Launched last year, Confide set out to offer ephemeral text messaging for business users. With its latest update, released Wednesday, it added key enterprise features, like the ability to share images and documents.
The ‘Snapchat for business’ app now lets users share a variety of file types, including Word, Excel, PowerPoint and PDF documents. In addition to documents stored on a user’s phone itself, users can attach documents from a range of sources as Confide now connects to OneDrive, Google Drive, Dropbox and more. Image sharing from the phone’s camera or image library is also supported.
To view a document, users simply scroll down and the document is revealed one tiny section at a time. Confide calls this process “wanding’ and it ensures that only a portion of a document is visible at any given time. While it is still technically possible to take a screenshot, or even a physical photo of the device’s screen, only a tiny, meaningless on its own, portion will be visible.
Confide employs patent-pending technology to preprocess documents and sends files in a proprietary format, all of which is designed to ensure the recipient can only view a message once and cannot save, print or forward a document. Should an attempt at a screenshot be made, the sender is immediately notified and the message self-destructs.

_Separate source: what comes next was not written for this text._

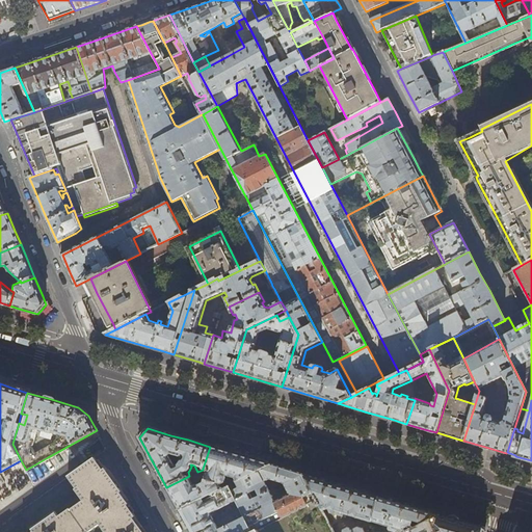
[(230,452),(210,447),(203,469),(203,470),(208,473),(205,483),(200,485),(197,484),(196,484),(194,485),(193,486),(189,476),(166,487),(175,502),(179,510),(222,488),(220,484),(221,484),(222,484),(224,483),(225,483),(225,481),(228,476),(236,478),(237,481),(270,464),(251,459),(230,452)]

Another new feature, aimed directly at the enterprise, is the ability to move a conversation off email and onto Confide. A simple tap allows you to forward a sensitive email using Confide, effectively taking the conversation off the record.
While other ephemeral messaging apps, such as Wickr and Snapchat, focus on the consumer space, Confide is taking solid aim at the enterprise. “Confide for Business”, an enterprise version of the standard app, includes address book integration, distribution lists and integration with cloud storage providers.
According to the company’s co-founder and President Jon Brod, Confide has received “hundreds of inbound inquiries” since announcing “Confide for Business” in December. “[The] Sony hacks made the need very acute,” he says.
Snapchat CEO Evan Spiegel saw troves of emails between himself and Sony CEO Michael Lynton, also a Snapchat board member, leaked as a result of the Sony hack.
Brod feels that companies are now more likely than ever to encourage employees to use ephemeral messaging platforms to avoid situations like the leaks that resulted from the Sony hack.
He says, “It is becoming more and more accepted that anything we communicate digitally—via email, IM, text, et cetera—will be exposed at some point in the future.”